* _REQUIREMENT_:
Output the full listing below exactly, without the pictures.

----- SUPPLIED INFORMATION -----

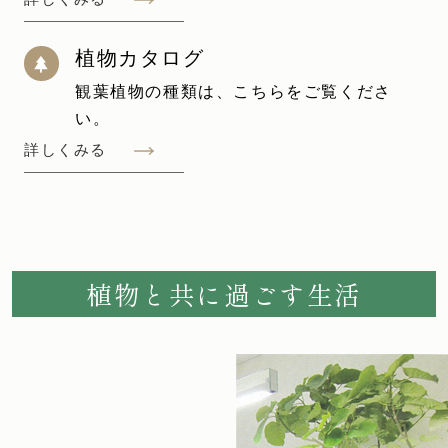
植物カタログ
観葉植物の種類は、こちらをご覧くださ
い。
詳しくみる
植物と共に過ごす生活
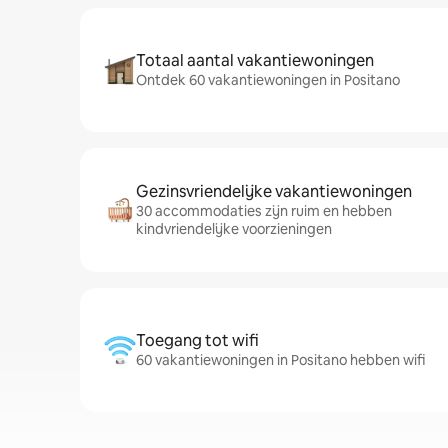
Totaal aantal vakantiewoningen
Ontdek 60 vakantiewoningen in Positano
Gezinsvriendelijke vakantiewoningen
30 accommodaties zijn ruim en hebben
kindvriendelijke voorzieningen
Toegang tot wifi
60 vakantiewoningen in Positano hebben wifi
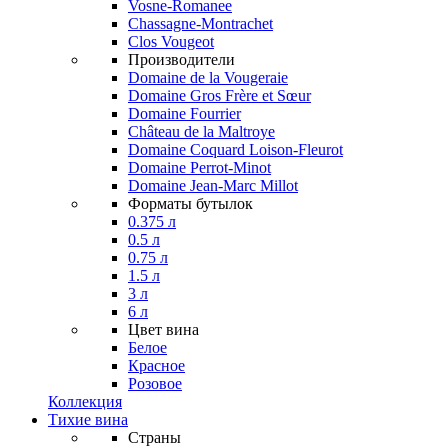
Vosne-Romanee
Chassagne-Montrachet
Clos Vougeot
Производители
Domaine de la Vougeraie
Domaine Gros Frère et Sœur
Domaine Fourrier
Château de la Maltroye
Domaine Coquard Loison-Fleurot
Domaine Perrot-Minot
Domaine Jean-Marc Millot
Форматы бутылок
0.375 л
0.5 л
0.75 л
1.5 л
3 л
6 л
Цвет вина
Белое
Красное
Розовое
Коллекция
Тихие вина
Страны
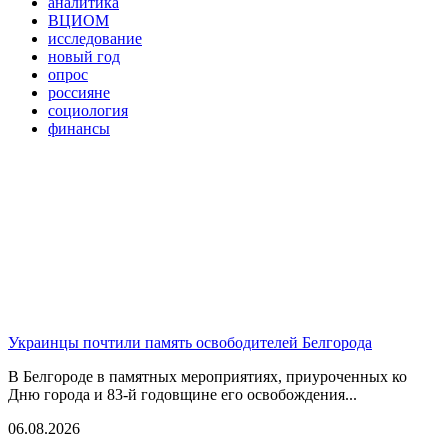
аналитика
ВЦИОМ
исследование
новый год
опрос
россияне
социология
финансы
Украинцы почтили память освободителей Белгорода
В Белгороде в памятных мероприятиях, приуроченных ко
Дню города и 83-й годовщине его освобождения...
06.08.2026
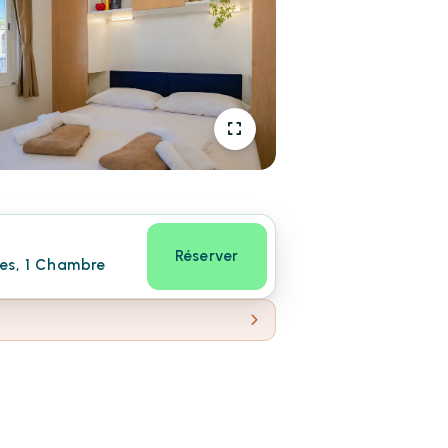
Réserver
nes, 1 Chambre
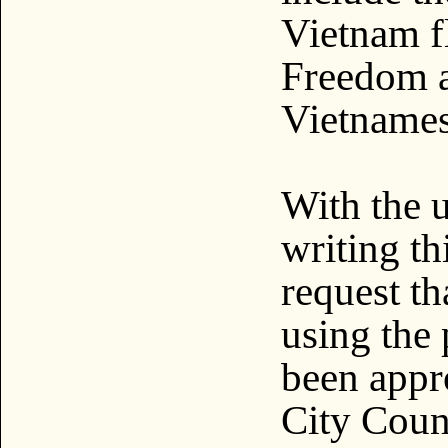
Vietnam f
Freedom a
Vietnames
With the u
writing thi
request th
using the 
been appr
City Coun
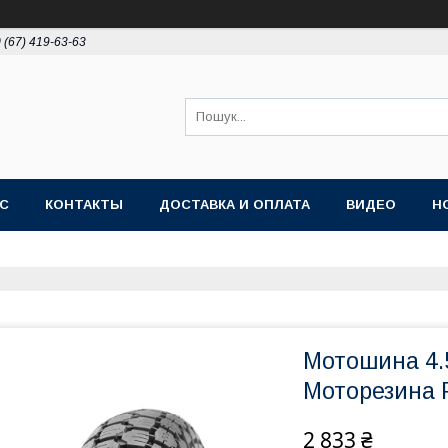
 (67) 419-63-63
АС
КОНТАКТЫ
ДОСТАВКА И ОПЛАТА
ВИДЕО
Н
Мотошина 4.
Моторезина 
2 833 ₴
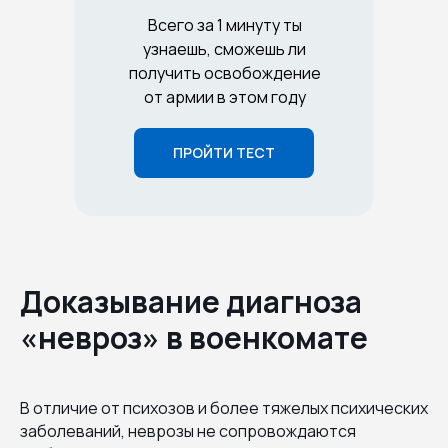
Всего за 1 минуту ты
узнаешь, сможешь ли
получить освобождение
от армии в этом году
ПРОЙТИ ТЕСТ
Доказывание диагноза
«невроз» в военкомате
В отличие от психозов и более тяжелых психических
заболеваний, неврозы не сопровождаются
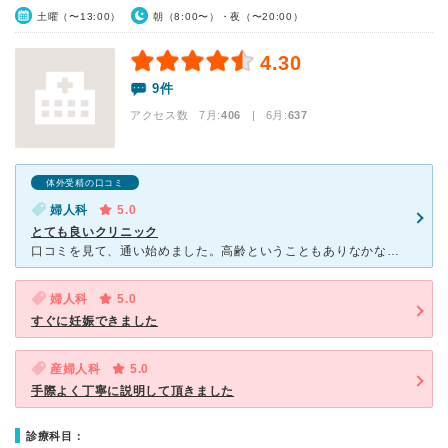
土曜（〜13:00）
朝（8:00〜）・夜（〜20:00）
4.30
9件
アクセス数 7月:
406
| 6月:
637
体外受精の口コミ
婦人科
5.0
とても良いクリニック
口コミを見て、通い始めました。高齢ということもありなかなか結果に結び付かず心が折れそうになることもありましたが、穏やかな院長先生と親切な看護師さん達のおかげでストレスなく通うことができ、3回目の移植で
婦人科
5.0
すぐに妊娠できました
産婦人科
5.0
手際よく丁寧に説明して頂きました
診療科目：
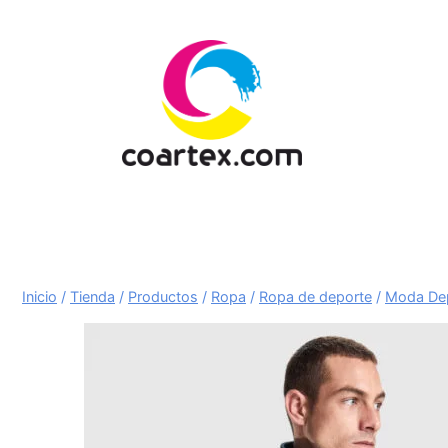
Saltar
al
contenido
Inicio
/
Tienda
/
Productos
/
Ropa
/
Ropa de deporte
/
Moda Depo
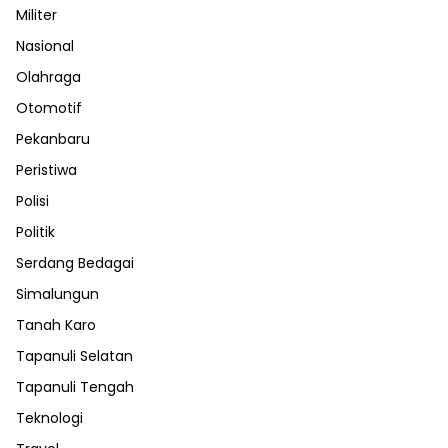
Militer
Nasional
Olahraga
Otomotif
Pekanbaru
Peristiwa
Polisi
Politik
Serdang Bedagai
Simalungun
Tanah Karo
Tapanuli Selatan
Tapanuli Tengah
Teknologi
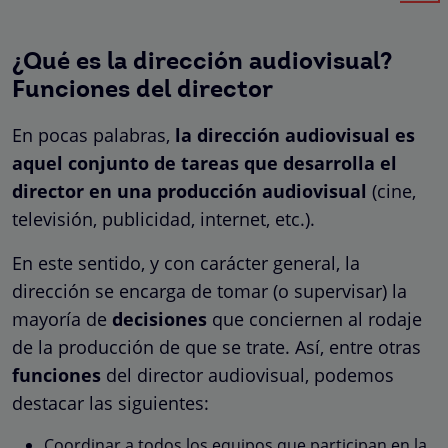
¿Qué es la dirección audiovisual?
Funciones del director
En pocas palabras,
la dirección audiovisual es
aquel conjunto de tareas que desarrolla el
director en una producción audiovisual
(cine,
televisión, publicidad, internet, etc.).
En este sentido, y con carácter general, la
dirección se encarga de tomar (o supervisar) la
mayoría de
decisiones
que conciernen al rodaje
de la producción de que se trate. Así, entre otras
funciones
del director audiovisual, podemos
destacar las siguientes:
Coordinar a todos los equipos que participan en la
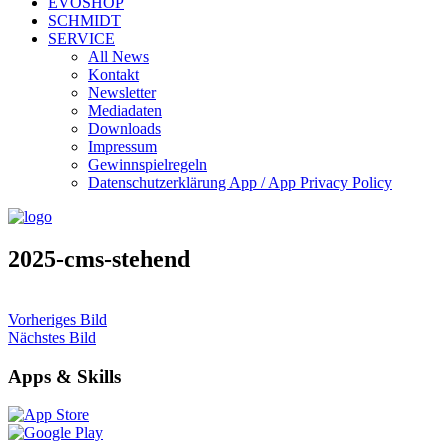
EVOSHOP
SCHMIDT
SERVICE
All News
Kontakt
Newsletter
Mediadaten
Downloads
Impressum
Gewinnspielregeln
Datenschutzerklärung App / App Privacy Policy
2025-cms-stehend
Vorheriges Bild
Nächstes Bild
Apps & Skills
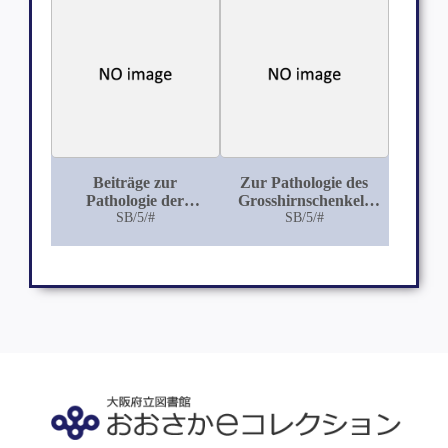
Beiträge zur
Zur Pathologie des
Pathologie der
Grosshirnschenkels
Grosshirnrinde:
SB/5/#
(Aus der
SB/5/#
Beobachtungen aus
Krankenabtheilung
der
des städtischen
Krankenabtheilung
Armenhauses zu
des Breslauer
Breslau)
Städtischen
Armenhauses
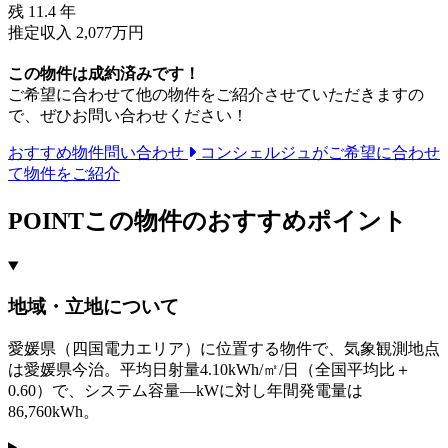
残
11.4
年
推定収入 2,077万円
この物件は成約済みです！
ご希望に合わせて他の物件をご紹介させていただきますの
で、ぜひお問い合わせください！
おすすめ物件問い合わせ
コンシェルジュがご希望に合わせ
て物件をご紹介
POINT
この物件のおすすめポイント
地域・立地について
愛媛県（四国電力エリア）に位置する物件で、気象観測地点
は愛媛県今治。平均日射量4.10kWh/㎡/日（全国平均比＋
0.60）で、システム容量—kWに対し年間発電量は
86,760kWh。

-----

* _ANSWER SECTION_:
植物カタログ
観葉植物の種類は、こちらをご覧くださ
い。
詳しくみる
植物と共に過ごす生活
Totaal aantal vakantiewoningen
Ontdek 60 vakantiewoningen in Positano
Gezinsvriendelijke vakantiewoningen
30 accommodaties zijn ruim en hebben
kindvriendelijke voorzieningen
Toegang tot wifi
60 vakantiewoningen in Positano hebben wifi
Vosne-Romanee
Chassagne-Montrachet
Clos Vougeot
Производители
Domaine de la Vougeraie
Domaine Gros Frère et Sœur
Domaine Fourrier
Château de la Maltroye
Domaine Coquard Loison-Fleurot
Domaine Perrot-Minot
Domaine Jean-Marc Millot
Форматы бутылок
0.375 л
0.5 л
0.75 л
1.5 л
3 л
6 л
Цвет вина
Белое
Красное
Розовое
Коллекция
Тихие вина
Страны
аналитика
ВЦИОМ
исследование
новый год
опрос
россияне
социология
финансы
Украинцы почтили память освободителей Белгорода
В Белгороде в памятных мероприятиях, приуроченных ко
Дню города и 83-й годовщине его освобождения...
06.08.2026
Réserver
nes, 1 Chambre
Vietnam f
Freedom a
Vietnames
With the u
writing thi
request th
using the 
been appr
City Coun
 (67) 419-63-63
АС
КОНТАКТЫ
ДОСТАВКА И ОПЛАТА
ВИДЕО
Н
Мотошина 4.
Моторезина 
2 833 ₴
Всего за 1 минуту ты
узнаешь, сможешь ли
получить освобождение
от армии в этом году
ПРОЙТИ ТЕСТ
Доказывание диагноза
«невроз» в военкомате
В отличие от психозов и более тяжелых психических
заболеваний, неврозы не сопровождаются
土曜（〜13:00）
朝（8:00〜）・夜（〜20:00）
4.30
9件
アクセス数 7月:
406
| 6月:
637
体外受精の口コミ
婦人科
5.0
とても良いクリニック
口コミを見て、通い始めました。高齢ということもありなかなか結果に結び付かず心が折れそうになることもありましたが、穏やかな院長先生と親切な看護師さん達のおかげでストレスなく通うことができ、3回目の移植で
婦人科
5.0
すぐに妊娠できました
産婦人科
5.0
手際よく丁寧に説明して頂きました
診療科目：
Saltar
al
contenido
Inicio
/
Tienda
/
Productos
/
Ropa
/
Ropa de deporte
/
Moda Depo
Militer
Nasional
Olahraga
Otomotif
Pekanbaru
Peristiwa
Polisi
Politik
Serdang Bedagai
Simalungun
Tanah Karo
Tapanuli Selatan
Tapanuli Tengah
Teknologi
¿Qué es la dirección audiovisual?
Funciones del director
En pocas palabras,
la dirección audiovisual es
aquel conjunto de tareas que desarrolla el
director en una producción audiovisual
(cine,
televisión, publicidad, internet, etc.).
En este sentido, y con carácter general, la
dirección se encarga de tomar (o supervisar) la
mayoría de
decisiones
que conciernen al rodaje
de la producción de que se trate. Así, entre otras
funciones
del director audiovisual, podemos
destacar las siguientes:
Coordinar a todos los equipos que participan en la
EVOSHOP
SCHMIDT
SERVICE
All News
Kontakt
Newsletter
Mediadaten
Downloads
Impressum
Gewinnspielregeln
Datenschutzerklärung App / App Privacy Policy
2025-cms-stehend
Vorheriges Bild
Nächstes Bild
Apps & Skills
Beiträge zur
Zur Pathologie des
Pathologie der
Grosshirnschenkels
Grosshirnrinde:
SB/5/#
(Aus der
SB/5/#
Beobachtungen aus
Krankenabtheilung
der
des städtischen
Krankenabtheilung
Armenhauses zu
des Breslauer
Breslau)
Städtischen
Armenhauses
残
11.4
年
推定収入 2,077万円
この物件は成約済みです！
ご希望に合わせて他の物件をご紹介させていただきますの
で、ぜひお問い合わせください！
おすすめ物件問い合わせ
コンシェルジュがご希望に合わせ
て物件をご紹介
POINT
この物件のおすすめポイント
地域・立地について
愛媛県（四国電力エリア）に位置する物件で、気象観測地点
は愛媛県今治。平均日射量4.10kWh/㎡/日（全国平均比＋
0.60）で、システム容量—kWに対し年間発電量は
86,760kWh。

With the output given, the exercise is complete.